Zu viel Stoff auf engem Raum: David Fuchs’ neuer Roman
Sebastian Fasthuber in FALTER 16/2020 vom 17.04.2020 (S. 35)
Fast hätte er sich in die Hose gemacht. Wir lernen den Ich-Erzähler des neuen Romans von David Fuchs kennen, wie er in höchster Not an eine Bahnhofswand schifft (im Buch heißt es, als Zugeständnis an den deutschen Buchmarkt, „pinkelt“). Prompt nähert sich ein Polizeiauto. Der Autor ist darum bemüht, seine Hauptfigur von Anfang an nicht gut aussehen zu lassen.
Wie um das zu unterstreichen, darf der Antiheld sich auf der nächsten Seite selbst vorstellen: „Doktor Daniel Kobicek, promovierter Biologe, der zufällig unterrichtet, aber kein Lehrer. Das macht einen himmelweiten Unterschied.“ Daniel, der gerade sein Sabbatical antritt und zu Verwandten aufs Land fährt, ist als unzuverlässiger Erzähler angelegt, man soll ihm nicht ganz trauen. Dieser Kunstgriff kann einen Roman aufwerten, allerdings nur, wenn die Figur spannende, sinistre Züge trägt.
Leider ist Daniel ein fader, besserwisserischer Typ mit mäßigen Sympathiewerten. Obwohl Mitte 30, hört er sich wie ein alter Studienrat an. Wäre er ein Bekannter, dem man nach Jahren wieder über den Weg läuft, würde man vielleicht die Straßenseite wechseln. Dennoch verliebt sich seine Kindheitsfreundin Maria beim Wiedersehen prompt in ihn.

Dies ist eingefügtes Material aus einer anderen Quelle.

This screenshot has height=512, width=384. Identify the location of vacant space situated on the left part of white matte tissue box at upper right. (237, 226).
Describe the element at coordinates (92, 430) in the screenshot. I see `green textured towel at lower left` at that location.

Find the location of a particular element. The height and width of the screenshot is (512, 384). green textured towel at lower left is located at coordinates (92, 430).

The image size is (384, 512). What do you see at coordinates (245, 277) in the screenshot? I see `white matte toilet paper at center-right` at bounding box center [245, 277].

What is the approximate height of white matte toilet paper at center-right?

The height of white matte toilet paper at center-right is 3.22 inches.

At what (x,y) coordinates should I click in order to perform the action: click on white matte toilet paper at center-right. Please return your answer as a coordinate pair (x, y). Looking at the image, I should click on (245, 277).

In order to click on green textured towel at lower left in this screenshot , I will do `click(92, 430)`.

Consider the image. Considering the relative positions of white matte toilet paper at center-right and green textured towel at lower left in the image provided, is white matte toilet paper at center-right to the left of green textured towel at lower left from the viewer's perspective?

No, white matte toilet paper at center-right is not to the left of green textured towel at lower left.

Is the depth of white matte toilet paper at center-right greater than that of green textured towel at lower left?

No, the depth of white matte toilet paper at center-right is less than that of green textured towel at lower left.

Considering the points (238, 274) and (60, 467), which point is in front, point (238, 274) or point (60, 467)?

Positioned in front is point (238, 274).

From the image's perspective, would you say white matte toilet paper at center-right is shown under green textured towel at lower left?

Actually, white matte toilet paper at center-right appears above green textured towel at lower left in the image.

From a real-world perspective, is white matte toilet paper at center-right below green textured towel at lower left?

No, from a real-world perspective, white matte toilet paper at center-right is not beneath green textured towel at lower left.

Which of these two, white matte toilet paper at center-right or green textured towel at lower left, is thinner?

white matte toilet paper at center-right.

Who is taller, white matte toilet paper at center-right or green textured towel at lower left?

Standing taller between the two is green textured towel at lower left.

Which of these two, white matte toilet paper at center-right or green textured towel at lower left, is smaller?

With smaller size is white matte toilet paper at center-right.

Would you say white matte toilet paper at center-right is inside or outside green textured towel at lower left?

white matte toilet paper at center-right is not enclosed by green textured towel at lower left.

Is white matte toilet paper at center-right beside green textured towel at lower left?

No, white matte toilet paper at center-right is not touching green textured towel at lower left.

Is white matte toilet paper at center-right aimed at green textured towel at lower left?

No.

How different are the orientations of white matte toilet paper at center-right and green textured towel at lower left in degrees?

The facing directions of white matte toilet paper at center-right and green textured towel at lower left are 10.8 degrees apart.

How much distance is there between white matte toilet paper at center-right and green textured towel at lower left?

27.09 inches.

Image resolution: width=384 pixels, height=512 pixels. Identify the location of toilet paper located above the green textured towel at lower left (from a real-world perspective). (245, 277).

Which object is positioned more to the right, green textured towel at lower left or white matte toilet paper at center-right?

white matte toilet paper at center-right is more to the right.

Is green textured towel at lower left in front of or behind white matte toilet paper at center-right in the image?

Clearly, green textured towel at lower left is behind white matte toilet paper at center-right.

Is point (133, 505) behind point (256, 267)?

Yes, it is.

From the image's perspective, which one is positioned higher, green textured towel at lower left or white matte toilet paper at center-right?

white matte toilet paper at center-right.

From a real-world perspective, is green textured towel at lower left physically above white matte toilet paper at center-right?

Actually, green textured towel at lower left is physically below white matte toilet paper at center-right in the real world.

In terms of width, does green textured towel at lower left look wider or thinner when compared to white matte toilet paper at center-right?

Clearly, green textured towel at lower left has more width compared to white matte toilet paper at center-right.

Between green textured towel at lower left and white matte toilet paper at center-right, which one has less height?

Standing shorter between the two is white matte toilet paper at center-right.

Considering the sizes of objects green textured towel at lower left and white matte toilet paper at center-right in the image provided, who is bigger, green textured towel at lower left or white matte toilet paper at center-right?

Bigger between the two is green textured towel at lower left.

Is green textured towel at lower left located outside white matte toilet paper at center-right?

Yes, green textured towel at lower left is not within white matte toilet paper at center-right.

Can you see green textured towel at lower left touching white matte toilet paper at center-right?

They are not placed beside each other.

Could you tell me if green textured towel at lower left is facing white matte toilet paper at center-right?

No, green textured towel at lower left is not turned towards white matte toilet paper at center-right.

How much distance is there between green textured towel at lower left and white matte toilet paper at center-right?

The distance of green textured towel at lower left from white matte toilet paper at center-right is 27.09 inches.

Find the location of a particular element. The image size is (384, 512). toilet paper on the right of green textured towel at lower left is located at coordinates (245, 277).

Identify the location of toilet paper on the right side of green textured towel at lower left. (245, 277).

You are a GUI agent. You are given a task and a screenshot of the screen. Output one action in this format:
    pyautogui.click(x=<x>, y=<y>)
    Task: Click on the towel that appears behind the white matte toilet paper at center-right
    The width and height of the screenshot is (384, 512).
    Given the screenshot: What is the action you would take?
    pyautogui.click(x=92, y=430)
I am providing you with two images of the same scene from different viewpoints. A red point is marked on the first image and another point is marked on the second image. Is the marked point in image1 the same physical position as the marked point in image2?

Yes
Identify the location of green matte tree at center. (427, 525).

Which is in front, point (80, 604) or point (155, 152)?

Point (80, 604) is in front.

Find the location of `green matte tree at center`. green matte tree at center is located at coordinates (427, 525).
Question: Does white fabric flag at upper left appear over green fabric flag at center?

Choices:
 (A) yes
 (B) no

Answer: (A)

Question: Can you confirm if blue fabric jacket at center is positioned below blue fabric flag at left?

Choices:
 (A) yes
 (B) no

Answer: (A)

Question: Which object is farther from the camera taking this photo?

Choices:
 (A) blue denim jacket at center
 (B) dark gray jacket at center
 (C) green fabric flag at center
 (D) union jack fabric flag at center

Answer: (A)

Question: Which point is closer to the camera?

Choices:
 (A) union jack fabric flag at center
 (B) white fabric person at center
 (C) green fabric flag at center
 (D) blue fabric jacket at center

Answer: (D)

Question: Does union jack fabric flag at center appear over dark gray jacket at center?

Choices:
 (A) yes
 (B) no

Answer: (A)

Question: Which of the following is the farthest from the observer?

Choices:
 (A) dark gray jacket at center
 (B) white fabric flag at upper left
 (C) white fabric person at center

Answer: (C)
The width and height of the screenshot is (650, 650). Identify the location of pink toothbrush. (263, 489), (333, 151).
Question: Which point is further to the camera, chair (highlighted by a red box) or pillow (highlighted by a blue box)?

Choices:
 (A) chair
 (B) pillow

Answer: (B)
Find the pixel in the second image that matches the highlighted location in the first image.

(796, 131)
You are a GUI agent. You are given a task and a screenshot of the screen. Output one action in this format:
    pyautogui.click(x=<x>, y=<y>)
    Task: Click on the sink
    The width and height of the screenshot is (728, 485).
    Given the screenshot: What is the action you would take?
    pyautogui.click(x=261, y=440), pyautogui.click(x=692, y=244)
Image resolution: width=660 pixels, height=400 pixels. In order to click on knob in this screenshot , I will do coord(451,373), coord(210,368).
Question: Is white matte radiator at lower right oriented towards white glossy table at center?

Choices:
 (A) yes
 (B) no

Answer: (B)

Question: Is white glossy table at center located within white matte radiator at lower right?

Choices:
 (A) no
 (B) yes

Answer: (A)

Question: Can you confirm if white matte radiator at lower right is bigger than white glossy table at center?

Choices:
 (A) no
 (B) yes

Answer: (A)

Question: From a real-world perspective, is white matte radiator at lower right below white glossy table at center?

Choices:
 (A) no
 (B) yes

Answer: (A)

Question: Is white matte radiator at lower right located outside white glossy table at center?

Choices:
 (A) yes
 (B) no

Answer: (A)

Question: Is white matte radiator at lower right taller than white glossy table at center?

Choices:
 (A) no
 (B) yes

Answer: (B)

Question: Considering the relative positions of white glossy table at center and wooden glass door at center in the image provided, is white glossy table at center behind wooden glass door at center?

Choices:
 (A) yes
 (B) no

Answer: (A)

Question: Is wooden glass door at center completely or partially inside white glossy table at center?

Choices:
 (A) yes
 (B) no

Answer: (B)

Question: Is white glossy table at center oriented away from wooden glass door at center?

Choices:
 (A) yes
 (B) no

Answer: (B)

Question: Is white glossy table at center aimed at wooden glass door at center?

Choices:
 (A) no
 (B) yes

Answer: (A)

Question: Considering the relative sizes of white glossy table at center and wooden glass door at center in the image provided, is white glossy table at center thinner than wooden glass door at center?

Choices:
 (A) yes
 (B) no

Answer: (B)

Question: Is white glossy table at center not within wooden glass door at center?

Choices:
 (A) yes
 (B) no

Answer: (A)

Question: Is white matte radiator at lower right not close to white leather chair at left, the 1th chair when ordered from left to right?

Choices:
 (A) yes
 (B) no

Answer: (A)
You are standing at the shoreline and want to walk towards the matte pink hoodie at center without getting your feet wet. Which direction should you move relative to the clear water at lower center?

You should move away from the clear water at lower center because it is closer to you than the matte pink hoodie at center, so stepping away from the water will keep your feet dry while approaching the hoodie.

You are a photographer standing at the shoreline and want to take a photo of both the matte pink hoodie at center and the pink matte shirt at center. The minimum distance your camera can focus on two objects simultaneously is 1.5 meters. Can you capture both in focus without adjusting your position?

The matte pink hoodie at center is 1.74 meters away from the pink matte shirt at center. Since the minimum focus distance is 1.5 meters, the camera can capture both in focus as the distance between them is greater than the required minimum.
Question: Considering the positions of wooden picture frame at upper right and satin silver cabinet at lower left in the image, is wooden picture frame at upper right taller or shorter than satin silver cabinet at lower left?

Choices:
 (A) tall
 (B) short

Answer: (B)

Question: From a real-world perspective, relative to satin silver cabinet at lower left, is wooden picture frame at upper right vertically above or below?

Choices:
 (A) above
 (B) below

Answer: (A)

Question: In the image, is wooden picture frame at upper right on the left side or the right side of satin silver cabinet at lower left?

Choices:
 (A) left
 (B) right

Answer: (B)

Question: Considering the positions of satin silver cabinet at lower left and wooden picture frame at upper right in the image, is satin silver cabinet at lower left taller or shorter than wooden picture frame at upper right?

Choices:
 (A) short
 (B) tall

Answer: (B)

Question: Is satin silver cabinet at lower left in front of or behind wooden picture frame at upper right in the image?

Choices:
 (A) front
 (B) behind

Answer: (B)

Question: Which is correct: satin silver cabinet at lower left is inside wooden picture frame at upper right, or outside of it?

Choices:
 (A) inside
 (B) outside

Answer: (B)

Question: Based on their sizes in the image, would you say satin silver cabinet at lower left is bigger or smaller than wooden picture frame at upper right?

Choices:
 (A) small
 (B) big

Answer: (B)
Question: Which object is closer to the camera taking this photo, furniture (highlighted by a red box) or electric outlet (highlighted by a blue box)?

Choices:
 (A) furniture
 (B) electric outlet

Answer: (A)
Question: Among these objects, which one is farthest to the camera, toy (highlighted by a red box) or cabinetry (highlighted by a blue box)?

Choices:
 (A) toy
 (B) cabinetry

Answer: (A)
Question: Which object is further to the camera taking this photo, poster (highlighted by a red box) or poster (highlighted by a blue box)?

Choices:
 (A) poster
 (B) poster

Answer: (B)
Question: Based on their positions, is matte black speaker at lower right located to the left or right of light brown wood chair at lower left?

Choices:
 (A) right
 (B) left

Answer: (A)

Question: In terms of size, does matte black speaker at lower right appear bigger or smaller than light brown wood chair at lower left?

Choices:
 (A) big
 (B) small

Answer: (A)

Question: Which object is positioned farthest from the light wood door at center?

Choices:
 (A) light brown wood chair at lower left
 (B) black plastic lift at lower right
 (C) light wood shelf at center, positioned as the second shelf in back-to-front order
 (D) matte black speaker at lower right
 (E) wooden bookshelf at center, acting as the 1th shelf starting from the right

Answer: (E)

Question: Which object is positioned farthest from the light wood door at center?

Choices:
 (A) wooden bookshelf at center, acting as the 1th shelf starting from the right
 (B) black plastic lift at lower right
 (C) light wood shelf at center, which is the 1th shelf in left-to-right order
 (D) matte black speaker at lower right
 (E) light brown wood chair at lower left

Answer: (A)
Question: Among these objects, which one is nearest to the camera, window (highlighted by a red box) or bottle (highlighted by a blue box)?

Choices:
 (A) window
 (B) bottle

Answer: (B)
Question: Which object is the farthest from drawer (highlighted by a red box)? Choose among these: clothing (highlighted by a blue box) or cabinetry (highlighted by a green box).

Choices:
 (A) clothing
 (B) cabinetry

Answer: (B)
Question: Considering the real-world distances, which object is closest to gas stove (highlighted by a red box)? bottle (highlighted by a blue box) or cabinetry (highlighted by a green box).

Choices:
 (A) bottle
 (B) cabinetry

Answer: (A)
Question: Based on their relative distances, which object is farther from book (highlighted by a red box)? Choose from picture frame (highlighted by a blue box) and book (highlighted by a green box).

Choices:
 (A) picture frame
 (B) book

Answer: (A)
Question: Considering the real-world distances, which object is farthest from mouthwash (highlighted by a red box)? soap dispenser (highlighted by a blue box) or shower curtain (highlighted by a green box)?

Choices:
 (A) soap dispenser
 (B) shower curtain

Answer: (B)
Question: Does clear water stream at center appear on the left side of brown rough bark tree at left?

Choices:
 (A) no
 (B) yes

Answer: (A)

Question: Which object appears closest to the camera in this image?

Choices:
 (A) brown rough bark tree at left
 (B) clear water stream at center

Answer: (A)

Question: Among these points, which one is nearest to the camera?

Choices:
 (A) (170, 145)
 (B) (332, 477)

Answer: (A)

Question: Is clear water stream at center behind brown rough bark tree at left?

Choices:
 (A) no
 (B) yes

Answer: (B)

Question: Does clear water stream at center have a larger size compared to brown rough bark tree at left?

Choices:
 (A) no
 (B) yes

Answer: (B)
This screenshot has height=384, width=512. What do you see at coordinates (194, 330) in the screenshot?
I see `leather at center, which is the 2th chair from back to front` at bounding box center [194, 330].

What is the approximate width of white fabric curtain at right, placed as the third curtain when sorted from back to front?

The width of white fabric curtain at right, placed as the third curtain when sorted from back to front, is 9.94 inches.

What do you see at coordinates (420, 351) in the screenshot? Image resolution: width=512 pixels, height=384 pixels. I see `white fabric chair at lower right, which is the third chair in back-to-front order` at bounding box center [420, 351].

Um Fuchs nicht Unrecht zu tun: Der schreibende Mediziner, der vor zwei Jahren mit dem Klinik-Roman „Bevor wir verschwinden“ ein tolles Debüt veröffentlicht hat, legt hier keinen Bauchfleck hin. Er hat das Metier nicht verlernt, konstruiert Szenen mit sicherer Hand und formuliert schnörkellos. Doch er fängt auf engem Raum zu viel an.
Neben einem halb interessanten Typen, der in einer Krise steckt, die nicht recht plausibel wird, und einer Liebeshandlung hätte „Leichte Böden“ nämlich auch noch einen Hauptplot. Der dreht sich um Daniels Tante, den schwer dementen Onkel sowie Marias Vater, der sich nur mehr über einen Sprachcomputer ausdrücken kann. Die Tante kümmert sich um beide und weigert sich, Hilfe von außen anzunehmen. Dann kommt Daniel.
In dieser Konstellation wäre mehr Musik drin gewesen. Es gilt: Der zweite Roman ist oft der schwerste.